Acaba de cair em minhas mãos um vídeo (no final desse texto) realizado por alunos do colégio Equipe, no qual entrevistam Ausônia Donato, que é uma das diretoras do colégio conhecida por ser uma professora “das antigas”.
Não saberia explicar o objetivo da entrevista, pois o vídeo não traz referências, entretanto, é impossível não se emocionar com um depoimento tão sensível e consistente.
O vídeo começa com uma fala, que resume a história de uma mulher, que vê na Educação uma saída para desigualdade e a construção de um mundo melhor.
A primeira pergunta feita a ela é sobre sua infância e num discurso emocionado, apesar de editado, supõe-se que a professora tenha nascido na década de 30. Suas fotos vão se descortinando diante de nossos olhos e o depoimento fala de uma filha única que sofria bulliyng das meninas da rua onde morava e que por orientação médica ganhou um cachorrinho para afastar a solidão, que esse bulliyng lhe impunha.
Nesse trecho, Ausônia diz que poderia a qualquer momento revidar as agressões que sofria, mas dentro de si não achava correta a violência pela violência.
Outro momento importante do vídeo é quando ela conta como foi a perda de muitos de seus amigos durante a ditadura militar.
Mais adiante conta sua formação em saúde pública na USP e nos relata que foi demitida durante o mestrado por não cumprir o projeto. É então que se apresenta a Educadora: sua proposta de projeto era ensinar trabalhadores rurais a fazerem fossas em suas casas. Depois de se inteirar do assunto, conta que “vomitou” toda sua informação diante de 18 trabalhadores que se mostraram totalmente desinteressados e impassíveis diante dela. Depois disso, num lapso de empatia e improvisação, perguntou a eles porque não se interessaram pelo assunto e soube, para sua surpresa, que sabiam fazer fossas e que estavam realmente interessados em aprender a ler e escrever.
A professora que não tinha preparo para a alfabetização aceitou o desafio e em dois meses, eles já estavam lendo e, consequentemente, percebendo o quanto eram enganados pelo dono do empório que se valia da ignorância deles para cobrar o que eles não consumiam.

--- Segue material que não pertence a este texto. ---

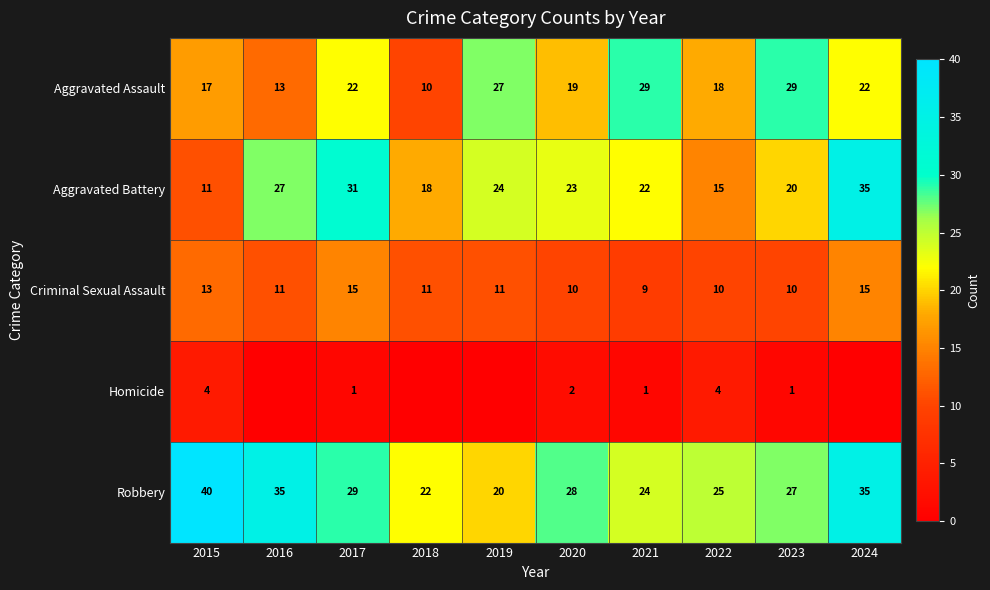

What is the difference between the second highest and minimum values in the Aggravated Battery series?

20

Vale dizer que ela atribui essa coragem à figura de Paulo Freire que a inspirou.
Em outro momento, conta da experiência que fez com crianças da mesma idade e grau de escolaridade, mas de condições sociais diferentes. Ela pediu que todas respondessem a mesma pergunta: Você sabe o que é surpresa?

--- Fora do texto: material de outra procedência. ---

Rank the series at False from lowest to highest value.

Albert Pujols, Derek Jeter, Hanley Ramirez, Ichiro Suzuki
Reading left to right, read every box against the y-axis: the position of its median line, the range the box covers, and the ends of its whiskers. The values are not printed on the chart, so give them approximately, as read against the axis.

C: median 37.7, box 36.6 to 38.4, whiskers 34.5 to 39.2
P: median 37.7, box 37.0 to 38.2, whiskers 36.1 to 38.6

E a partir de respostas tão diferentes, apesar de corretas, ela se perguntou: podemos ensinar tudo a todos da mesma maneira? Pois é. Não podemos.
Ao longo da entrevista, outras memórias são contadas aos meninos, provavelmente seus alunos ou ex-alunos, mas o que as conecta são palavras como: surpresa, desafio, indagações, inquietações, instigações.

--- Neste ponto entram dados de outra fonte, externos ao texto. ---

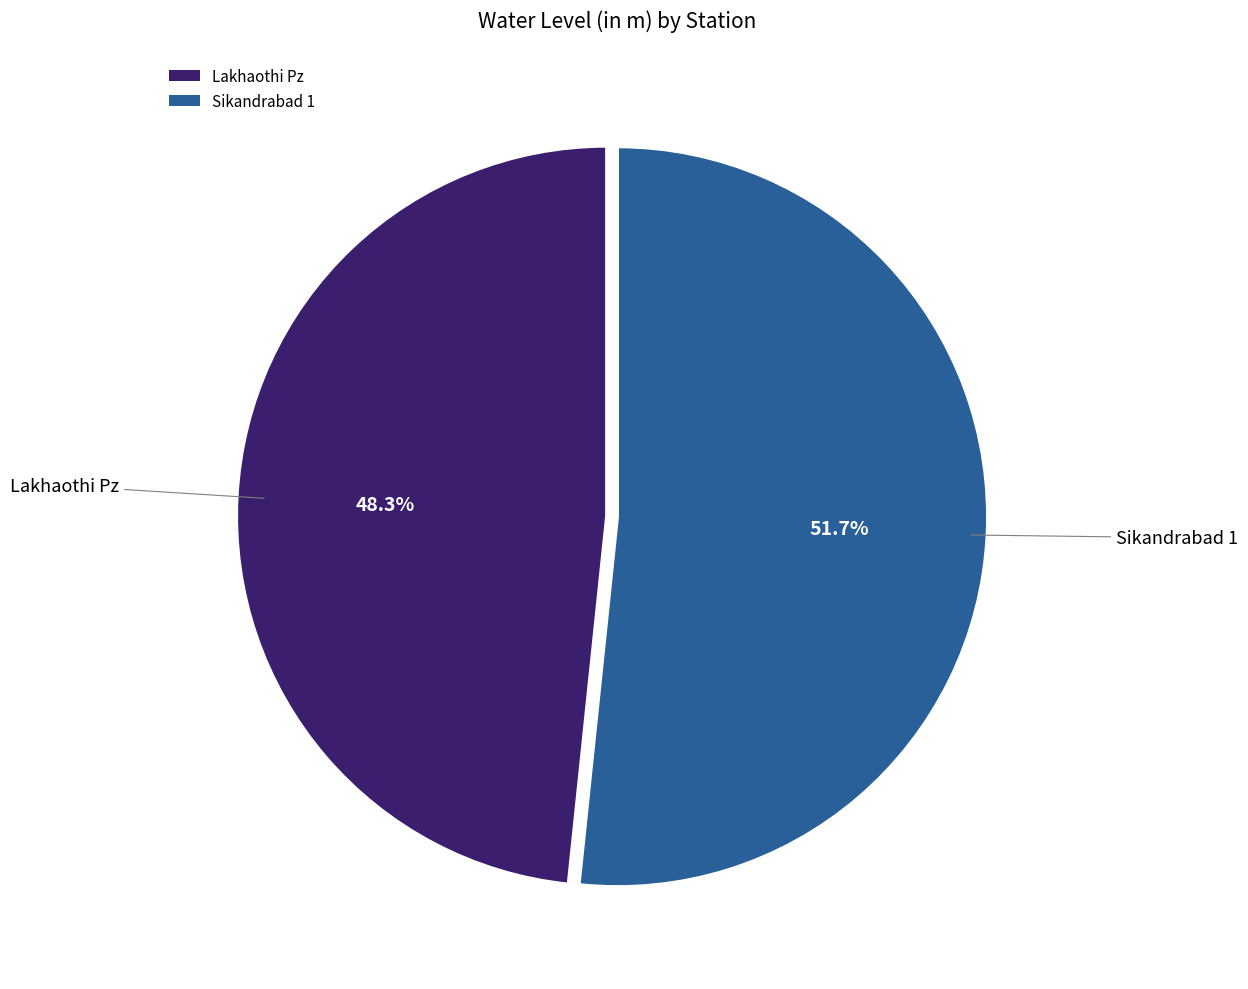

Count the number of slices in the pie.

2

Aqui na Universidade Livre, temos essas palavras como combustível para o nosso projeto de Educação.
Esse vídeo ilustra, no meu ponto de vista, não apenas as diretrizes do educador nato, mas principalmente a importância da troca entre as gerações.
Vale dizer que, independente do método que a professora utilizou e utiliza em suas práticas pedagógicas, a motivação que ela confessa é o desejo de ajudar a construir um mundo melhor e a esperança e a crença nas crianças.
O idoso, o velho – como quer que o chamemos – que viveu uma vida plena de sentido, tem muito a contribuir em novos projetos. Sua presença, suas memórias suas experiências são de vital importância para novas gerações.
Num mundo de desesperança e desencanto com as políticas públicas, poder compreender que educar nasce de uma motivação interior e de uma confiança no outro é revigorante e inspirador.